Turn the listing into a numbered list, beginning at its first line and running through the line containing "septembre 2024", and leave out any blank lines.

-- Opening Marker --

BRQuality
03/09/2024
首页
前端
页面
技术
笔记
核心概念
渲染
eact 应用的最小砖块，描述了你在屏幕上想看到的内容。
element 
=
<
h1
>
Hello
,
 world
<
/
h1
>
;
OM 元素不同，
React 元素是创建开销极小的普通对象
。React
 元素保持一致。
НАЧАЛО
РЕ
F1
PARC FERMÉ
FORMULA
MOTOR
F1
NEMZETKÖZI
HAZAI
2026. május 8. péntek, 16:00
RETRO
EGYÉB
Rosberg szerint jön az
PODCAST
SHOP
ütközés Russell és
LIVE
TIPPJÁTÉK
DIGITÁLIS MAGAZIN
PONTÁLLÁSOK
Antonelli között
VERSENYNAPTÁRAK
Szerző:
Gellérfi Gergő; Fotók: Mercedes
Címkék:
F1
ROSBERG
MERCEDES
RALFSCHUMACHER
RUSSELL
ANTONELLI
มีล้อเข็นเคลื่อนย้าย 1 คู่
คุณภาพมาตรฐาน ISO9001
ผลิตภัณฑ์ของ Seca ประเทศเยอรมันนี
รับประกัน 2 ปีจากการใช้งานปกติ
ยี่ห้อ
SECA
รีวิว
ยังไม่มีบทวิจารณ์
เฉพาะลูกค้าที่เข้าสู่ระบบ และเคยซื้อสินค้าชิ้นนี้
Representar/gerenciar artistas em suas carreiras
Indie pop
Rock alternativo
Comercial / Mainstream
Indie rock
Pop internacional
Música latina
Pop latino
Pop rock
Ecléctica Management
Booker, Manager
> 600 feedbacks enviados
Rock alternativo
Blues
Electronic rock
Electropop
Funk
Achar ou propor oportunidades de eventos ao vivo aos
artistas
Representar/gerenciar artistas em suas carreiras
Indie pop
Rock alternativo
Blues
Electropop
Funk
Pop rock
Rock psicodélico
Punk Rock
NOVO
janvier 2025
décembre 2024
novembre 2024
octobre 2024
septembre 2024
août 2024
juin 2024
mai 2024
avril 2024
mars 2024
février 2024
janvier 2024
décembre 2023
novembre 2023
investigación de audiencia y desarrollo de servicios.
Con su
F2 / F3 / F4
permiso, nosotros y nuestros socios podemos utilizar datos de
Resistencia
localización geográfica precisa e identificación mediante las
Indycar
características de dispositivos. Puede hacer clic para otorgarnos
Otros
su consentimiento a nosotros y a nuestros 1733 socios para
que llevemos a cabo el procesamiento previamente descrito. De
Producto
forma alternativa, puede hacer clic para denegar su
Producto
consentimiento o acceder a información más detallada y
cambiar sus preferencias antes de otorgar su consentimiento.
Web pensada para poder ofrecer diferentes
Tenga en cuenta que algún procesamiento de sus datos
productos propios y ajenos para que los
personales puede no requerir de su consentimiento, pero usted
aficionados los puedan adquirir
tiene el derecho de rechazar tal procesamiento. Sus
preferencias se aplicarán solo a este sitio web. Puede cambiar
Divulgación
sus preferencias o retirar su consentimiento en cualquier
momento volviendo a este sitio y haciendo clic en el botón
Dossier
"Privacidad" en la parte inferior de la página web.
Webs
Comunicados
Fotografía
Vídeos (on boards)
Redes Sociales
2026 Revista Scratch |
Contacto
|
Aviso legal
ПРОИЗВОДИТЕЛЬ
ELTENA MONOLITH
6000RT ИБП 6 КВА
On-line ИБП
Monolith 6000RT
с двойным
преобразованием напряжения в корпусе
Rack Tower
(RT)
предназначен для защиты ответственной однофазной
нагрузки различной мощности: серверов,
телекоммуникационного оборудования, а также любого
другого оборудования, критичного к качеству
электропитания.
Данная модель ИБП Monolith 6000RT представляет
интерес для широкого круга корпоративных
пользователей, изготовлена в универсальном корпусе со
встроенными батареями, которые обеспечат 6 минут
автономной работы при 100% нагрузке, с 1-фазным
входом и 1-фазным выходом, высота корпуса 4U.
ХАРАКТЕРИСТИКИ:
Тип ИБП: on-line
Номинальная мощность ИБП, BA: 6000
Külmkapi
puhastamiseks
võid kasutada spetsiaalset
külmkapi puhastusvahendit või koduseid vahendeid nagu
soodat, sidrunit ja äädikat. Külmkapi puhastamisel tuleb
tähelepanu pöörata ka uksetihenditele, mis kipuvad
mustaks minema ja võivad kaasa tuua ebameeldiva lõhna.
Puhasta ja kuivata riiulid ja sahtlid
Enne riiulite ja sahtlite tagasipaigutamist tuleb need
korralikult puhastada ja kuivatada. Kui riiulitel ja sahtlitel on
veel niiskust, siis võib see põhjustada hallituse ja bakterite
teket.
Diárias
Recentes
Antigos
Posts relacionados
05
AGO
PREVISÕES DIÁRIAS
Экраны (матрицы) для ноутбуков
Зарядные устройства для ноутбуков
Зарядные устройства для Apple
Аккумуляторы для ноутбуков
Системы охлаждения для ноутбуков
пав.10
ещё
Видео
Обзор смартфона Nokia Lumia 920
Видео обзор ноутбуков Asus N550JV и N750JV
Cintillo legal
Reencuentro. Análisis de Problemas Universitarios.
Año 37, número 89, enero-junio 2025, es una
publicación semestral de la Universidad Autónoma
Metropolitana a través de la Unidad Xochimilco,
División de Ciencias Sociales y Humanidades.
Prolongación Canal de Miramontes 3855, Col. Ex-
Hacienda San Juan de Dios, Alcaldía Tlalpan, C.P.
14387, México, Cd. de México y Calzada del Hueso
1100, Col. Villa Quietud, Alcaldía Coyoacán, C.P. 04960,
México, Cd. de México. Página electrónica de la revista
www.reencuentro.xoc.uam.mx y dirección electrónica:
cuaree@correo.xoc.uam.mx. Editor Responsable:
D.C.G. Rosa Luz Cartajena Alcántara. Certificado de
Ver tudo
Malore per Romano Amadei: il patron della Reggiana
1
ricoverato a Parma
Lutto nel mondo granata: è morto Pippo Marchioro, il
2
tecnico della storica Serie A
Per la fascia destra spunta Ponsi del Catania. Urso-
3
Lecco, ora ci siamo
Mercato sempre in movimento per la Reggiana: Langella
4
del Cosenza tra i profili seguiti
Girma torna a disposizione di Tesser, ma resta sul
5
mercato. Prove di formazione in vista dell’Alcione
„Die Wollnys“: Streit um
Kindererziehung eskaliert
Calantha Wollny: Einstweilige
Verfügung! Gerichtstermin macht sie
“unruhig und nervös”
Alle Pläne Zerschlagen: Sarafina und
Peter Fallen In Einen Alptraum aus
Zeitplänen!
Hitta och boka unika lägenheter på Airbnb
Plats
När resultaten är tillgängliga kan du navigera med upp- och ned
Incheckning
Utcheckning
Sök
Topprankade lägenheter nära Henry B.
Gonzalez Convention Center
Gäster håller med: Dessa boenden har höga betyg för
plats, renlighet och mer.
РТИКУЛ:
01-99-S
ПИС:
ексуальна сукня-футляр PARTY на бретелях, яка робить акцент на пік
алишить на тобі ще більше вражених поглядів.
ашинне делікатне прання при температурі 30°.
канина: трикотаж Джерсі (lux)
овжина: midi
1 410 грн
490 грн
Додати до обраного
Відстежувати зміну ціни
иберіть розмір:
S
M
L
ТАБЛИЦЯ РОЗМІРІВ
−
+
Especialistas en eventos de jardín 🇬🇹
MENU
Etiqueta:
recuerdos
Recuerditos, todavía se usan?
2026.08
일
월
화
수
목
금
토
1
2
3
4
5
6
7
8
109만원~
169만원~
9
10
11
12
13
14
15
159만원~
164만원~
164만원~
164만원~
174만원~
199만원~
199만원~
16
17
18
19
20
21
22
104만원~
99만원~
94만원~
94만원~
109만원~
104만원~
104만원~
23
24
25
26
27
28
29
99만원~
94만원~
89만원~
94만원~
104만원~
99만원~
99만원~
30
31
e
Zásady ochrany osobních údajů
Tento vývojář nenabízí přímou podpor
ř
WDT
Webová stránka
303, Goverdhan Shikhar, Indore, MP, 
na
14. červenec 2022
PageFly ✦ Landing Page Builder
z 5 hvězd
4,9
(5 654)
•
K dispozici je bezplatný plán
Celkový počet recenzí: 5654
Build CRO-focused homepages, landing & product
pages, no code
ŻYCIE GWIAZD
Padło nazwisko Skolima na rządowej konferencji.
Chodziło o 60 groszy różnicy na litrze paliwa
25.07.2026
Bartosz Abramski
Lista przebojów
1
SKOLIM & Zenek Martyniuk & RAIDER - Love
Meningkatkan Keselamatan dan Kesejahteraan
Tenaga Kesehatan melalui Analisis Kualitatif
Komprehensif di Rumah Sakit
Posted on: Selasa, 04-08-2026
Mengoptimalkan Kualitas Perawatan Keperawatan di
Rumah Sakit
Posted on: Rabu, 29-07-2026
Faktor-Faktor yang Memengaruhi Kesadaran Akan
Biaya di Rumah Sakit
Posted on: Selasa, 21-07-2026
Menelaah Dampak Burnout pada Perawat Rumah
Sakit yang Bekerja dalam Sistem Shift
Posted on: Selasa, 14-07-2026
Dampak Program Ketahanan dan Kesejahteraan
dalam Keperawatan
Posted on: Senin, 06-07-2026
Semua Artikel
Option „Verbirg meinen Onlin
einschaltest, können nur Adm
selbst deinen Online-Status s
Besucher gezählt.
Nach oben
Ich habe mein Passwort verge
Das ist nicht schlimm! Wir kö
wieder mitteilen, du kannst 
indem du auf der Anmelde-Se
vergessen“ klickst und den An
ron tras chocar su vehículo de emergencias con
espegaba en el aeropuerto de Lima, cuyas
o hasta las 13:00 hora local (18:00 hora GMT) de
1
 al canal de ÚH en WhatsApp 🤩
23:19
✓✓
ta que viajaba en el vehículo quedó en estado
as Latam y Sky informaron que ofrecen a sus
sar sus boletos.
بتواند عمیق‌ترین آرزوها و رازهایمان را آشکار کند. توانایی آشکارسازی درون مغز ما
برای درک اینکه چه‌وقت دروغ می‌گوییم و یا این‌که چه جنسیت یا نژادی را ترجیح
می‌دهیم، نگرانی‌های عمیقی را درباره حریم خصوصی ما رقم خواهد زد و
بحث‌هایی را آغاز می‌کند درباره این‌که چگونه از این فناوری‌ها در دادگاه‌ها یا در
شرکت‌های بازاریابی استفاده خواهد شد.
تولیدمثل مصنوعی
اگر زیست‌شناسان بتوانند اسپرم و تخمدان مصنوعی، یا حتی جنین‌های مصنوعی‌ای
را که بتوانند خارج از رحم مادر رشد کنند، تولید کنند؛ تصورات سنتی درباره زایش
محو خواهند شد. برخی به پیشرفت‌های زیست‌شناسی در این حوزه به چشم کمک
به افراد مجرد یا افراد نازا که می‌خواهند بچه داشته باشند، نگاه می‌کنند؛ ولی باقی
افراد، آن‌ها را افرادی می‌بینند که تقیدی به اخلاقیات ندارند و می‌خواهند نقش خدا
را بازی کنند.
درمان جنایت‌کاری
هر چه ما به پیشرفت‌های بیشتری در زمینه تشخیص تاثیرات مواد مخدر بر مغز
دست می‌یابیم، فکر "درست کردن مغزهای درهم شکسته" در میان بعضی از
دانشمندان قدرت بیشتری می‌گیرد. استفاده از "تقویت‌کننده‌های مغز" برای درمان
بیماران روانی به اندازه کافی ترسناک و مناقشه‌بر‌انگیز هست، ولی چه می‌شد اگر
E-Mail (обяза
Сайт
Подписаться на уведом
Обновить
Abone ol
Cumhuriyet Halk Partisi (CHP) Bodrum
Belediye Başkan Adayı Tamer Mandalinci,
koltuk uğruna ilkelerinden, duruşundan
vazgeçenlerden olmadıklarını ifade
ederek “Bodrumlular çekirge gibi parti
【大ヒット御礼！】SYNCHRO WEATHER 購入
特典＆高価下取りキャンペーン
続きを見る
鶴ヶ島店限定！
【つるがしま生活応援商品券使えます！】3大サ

-- Closing Marker --

## Solution
1. BRQuality
2. 03/09/2024
3. 首页
4. 前端
5. 页面
6. 技术
7. 笔记
8. 核心概念
9. 渲染
10. eact 应用的最小砖块，描述了你在屏幕上想看到的内容。
11. element 
12. =
13. <
14. h1
15. >
16. Hello
17. ,
18.  world
19. <
20. /
21. h1
22. >
23. ;
24. OM 元素不同，
25. React 元素是创建开销极小的普通对象
26. 。React
27.  元素保持一致。
28. НАЧАЛО
29. РЕ
30. F1
31. PARC FERMÉ
32. FORMULA
33. MOTOR
34. F1
35. NEMZETKÖZI
36. HAZAI
37. 2026. május 8. péntek, 16:00
38. RETRO
39. EGYÉB
40. Rosberg szerint jön az
41. PODCAST
42. SHOP
43. ütközés Russell és
44. LIVE
45. TIPPJÁTÉK
46. DIGITÁLIS MAGAZIN
47. PONTÁLLÁSOK
48. Antonelli között
49. VERSENYNAPTÁRAK
50. Szerző:
51. Gellérfi Gergő; Fotók: Mercedes
52. Címkék:
53. F1
54. ROSBERG
55. MERCEDES
56. RALFSCHUMACHER
57. RUSSELL
58. ANTONELLI
59. มีล้อเข็นเคลื่อนย้าย 1 คู่
60. คุณภาพมาตรฐาน ISO9001
61. ผลิตภัณฑ์ของ Seca ประเทศเยอรมันนี
62. รับประกัน 2 ปีจากการใช้งานปกติ
63. ยี่ห้อ
64. SECA
65. รีวิว
66. ยังไม่มีบทวิจารณ์
67. เฉพาะลูกค้าที่เข้าสู่ระบบ และเคยซื้อสินค้าชิ้นนี้
68. Representar/gerenciar artistas em suas carreiras
69. Indie pop
70. Rock alternativo
71. Comercial / Mainstream
72. Indie rock
73. Pop internacional
74. Música latina
75. Pop latino
76. Pop rock
77. Ecléctica Management
78. Booker, Manager
79. > 600 feedbacks enviados
80. Rock alternativo
81. Blues
82. Electronic rock
83. Electropop
84. Funk
85. Achar ou propor oportunidades de eventos ao vivo aos
86. artistas
87. Representar/gerenciar artistas em suas carreiras
88. Indie pop
89. Rock alternativo
90. Blues
91. Electropop
92. Funk
93. Pop rock
94. Rock psicodélico
95. Punk Rock
96. NOVO
97. janvier 2025
98. décembre 2024
99. novembre 2024
100. octobre 2024
101. septembre 2024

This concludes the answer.